[Directive A]: In the blog post on George Galloway's Senate testimony, which party expelled Galloway in 2003?
[Directive B]: Retype the blog post on George Galloway's Senate testimony from "Too Right, Mate!" to "early this morning.".
[Directive C]: Write the next part of the blog post on George Galloway's Senate testimony, starting after its final sentence.
===== Document extract
Art Pottery, Politics and Food
Wednesday, May 18, 2005
 
Too Right, Mate!


Before I succumb to the lure of the garden and today’s near 80-degree temperatures, I’d like to present two items that caught my attention late last evening and early this morning.
Firstly, I felt myself fortunate that I stumbled upon the Beeb's web page in time to watch, George Galloway, the Respect Member of Parliament for Bethnal Green and Bow’s entire testimony before the Senate Homeland Security and Governmental Affairs Committee’s hastily arraigned hearing on the United Nation’s Oil-For-Food program.
The feisty Glaswegian, expelled from Tony Blair’s Labour Party in 2003 for "bringing the party into disrepute", took no prisoners in his dealing with our own ham-fisted, unlettered and disreputable Senate enablers of the criminal Bush foreign policy.
Galloway’s first punch drew blood from the nearly bloodless Senator Norm Coleman:

“I know that standards have slipped in Washington in recent years, but for a lawyer, you're remarkably cavalier with any idea of justice…I'm here today, but last week you already found me guilty. You traduced my name around the world without ever having asked me a single question."

According to the London Guardian, before the honorable Member made Norm his bitch, he telegraphed the frankness of his upcoming testimony in this hallway response to a question posed by the alcohol-impaired talking head Christopher Hitchens:

"You're a drink-soaked former Trotskyist popinjay. Your hands are shaking. You badly need another drink.”
==========
===== Data excerpts
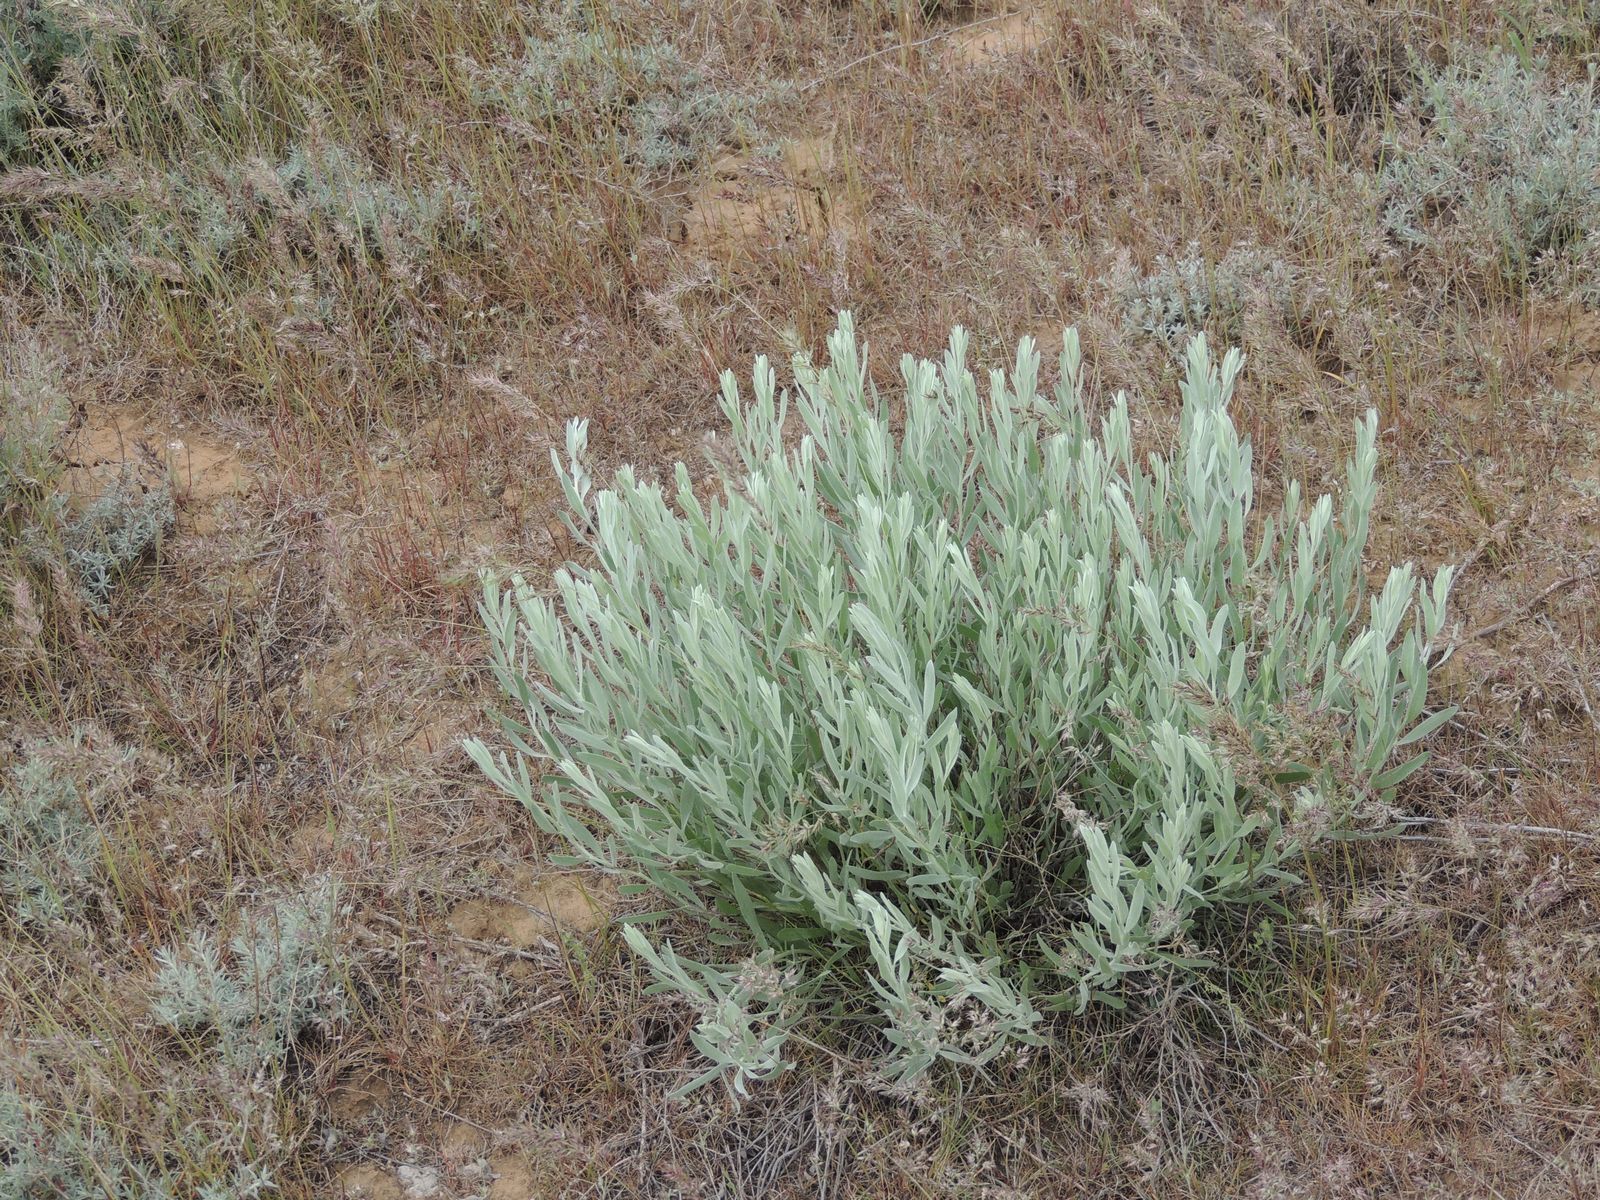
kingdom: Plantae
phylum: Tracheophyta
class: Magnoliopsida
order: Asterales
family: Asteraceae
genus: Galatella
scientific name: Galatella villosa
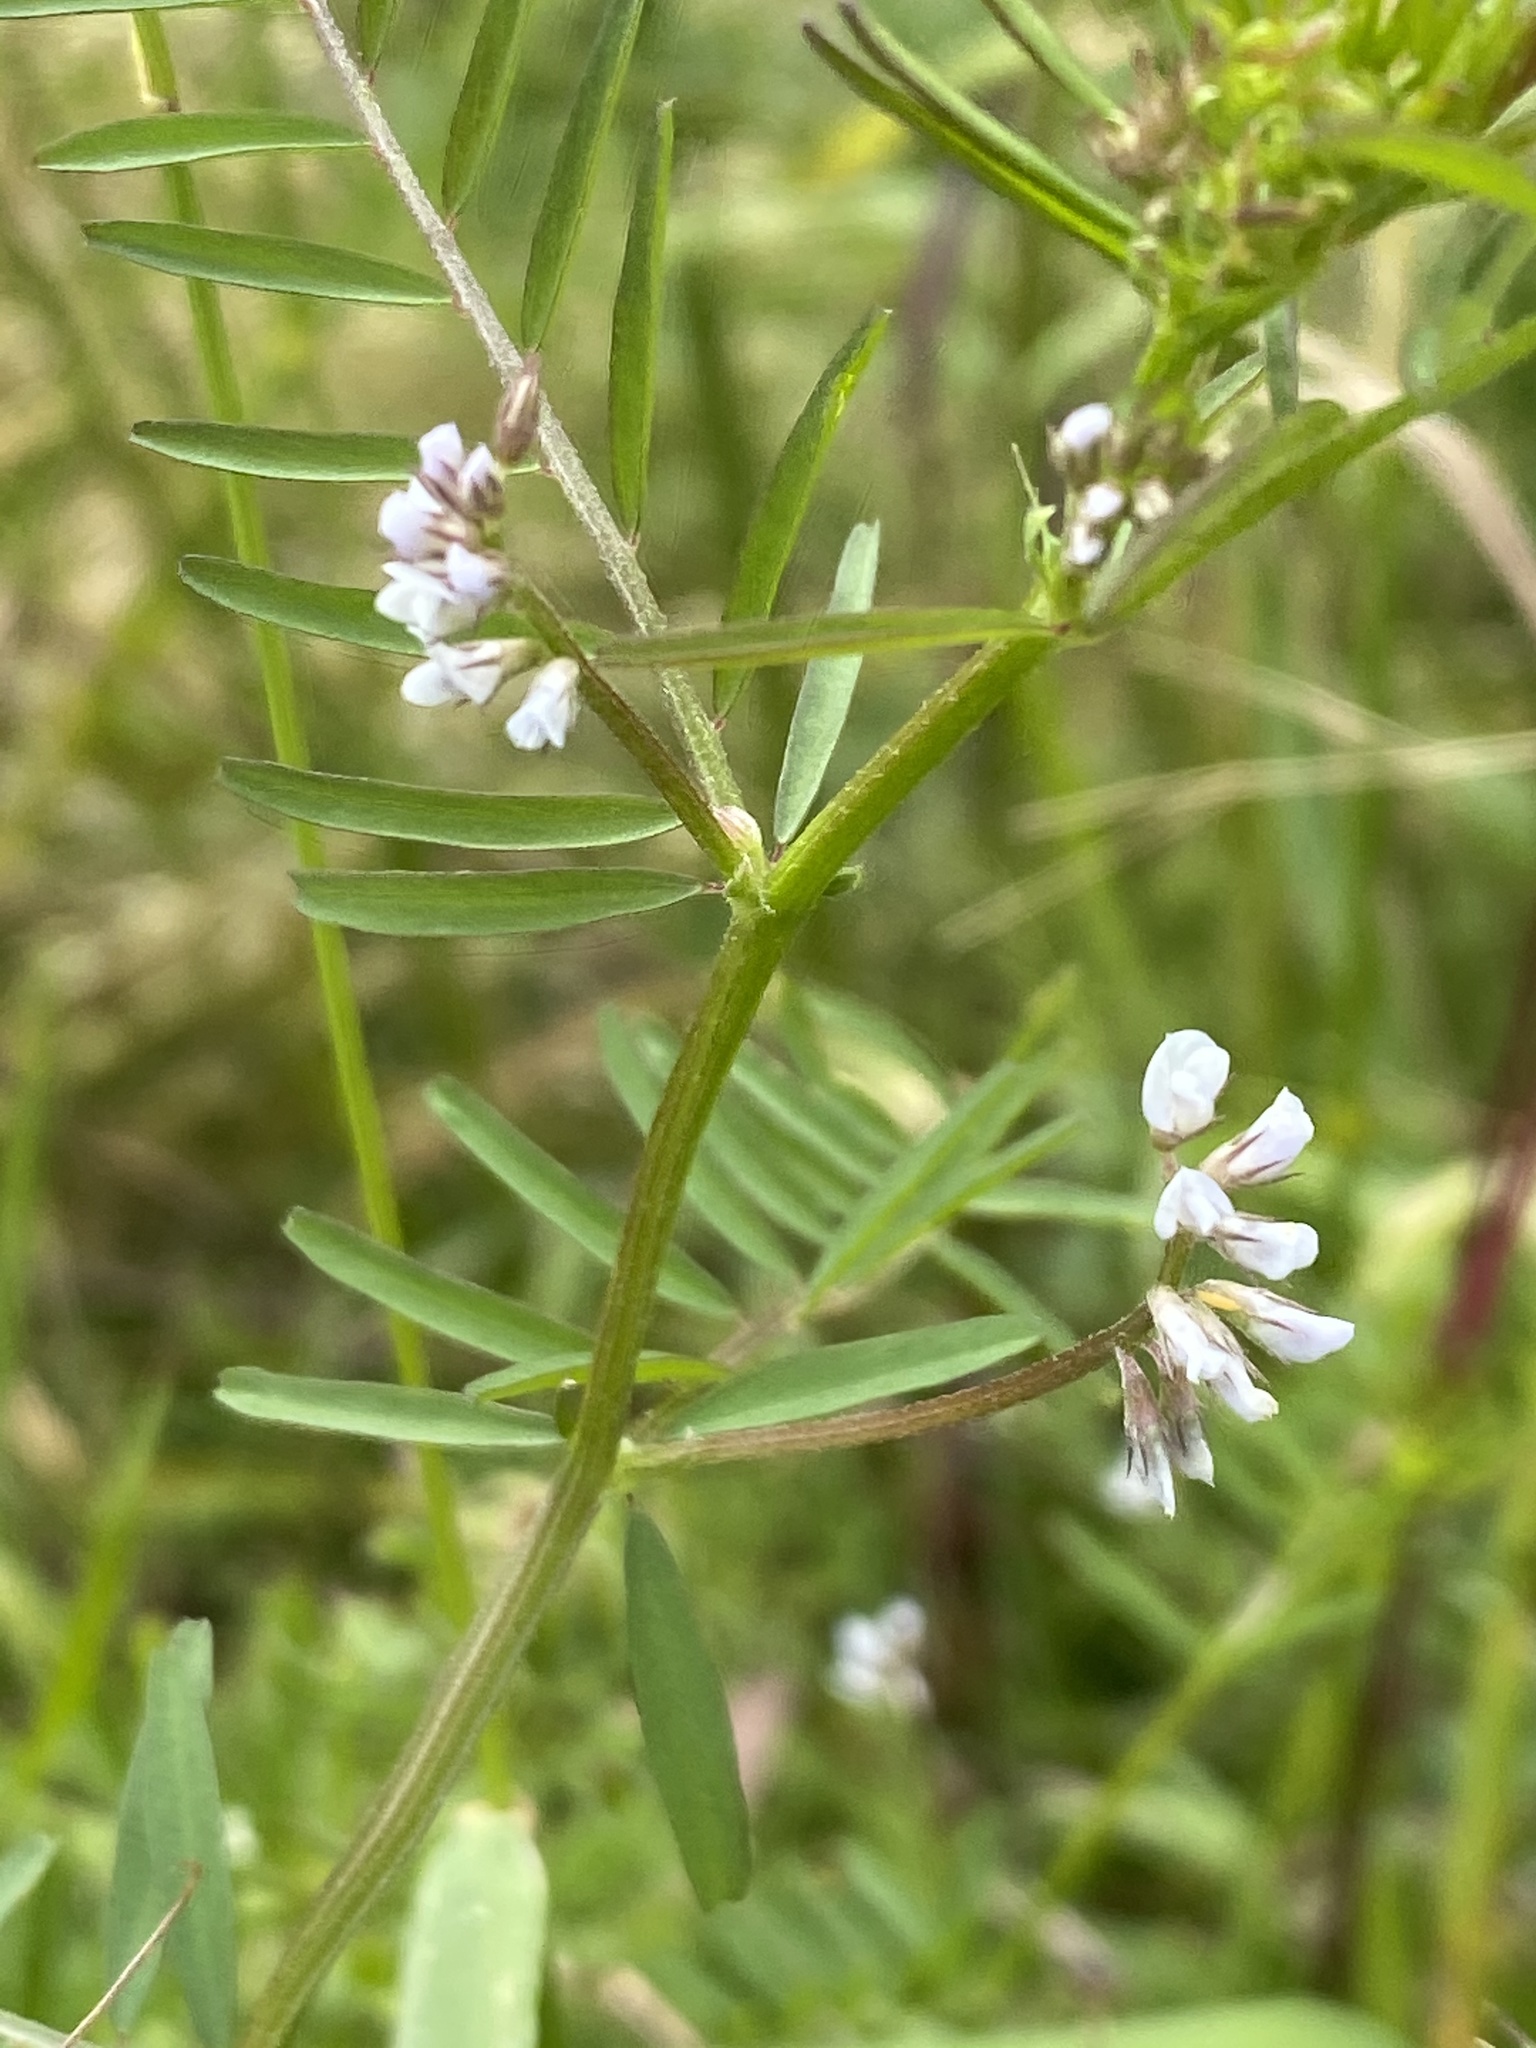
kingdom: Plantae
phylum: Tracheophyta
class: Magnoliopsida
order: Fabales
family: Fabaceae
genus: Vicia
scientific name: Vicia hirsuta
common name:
==========
[Expected output A]: Tony Blair's Labour Party expelled him.

[Expected output B]:
Too Right, Mate!


Before I succumb to the lure of the garden and today’s near 80-degree temperatures, I’d like to present two items that caught my attention late last evening and early this morning.

[Expected output C]:
The BBC, today, is offering video of Galloway highlights.
I highly recommend it as I gather the failed American corporate press giving it a wide berth.
Here is background on Galloway’s Labour expulsion and his successful libel suit against Rupert Murdock’s Daily Telegraph.

Closer to home, the Kentucky patronage scandal proceeds as the offices of top gubernatorial aides and Republican party chiefs were examined yesterday afternoon under Warrants issued by a Franklin County District Judge.
Warrants were served on the Governor and Lt. Governor’s offices, the office of the Treasurer of the Kentucky Republican party and “others” having office space “along the suite of gubernatorial offices in the Capitol”.
The most interesting portion of this morning’s Cincinnati Enquirer report described the patronage jobs as being in the Transportation Department’s central office and in highway garages across Kentucky:

Documents show consideration given to loyalty to past Republican efforts and relations to local power brokers.

Ah, privilege!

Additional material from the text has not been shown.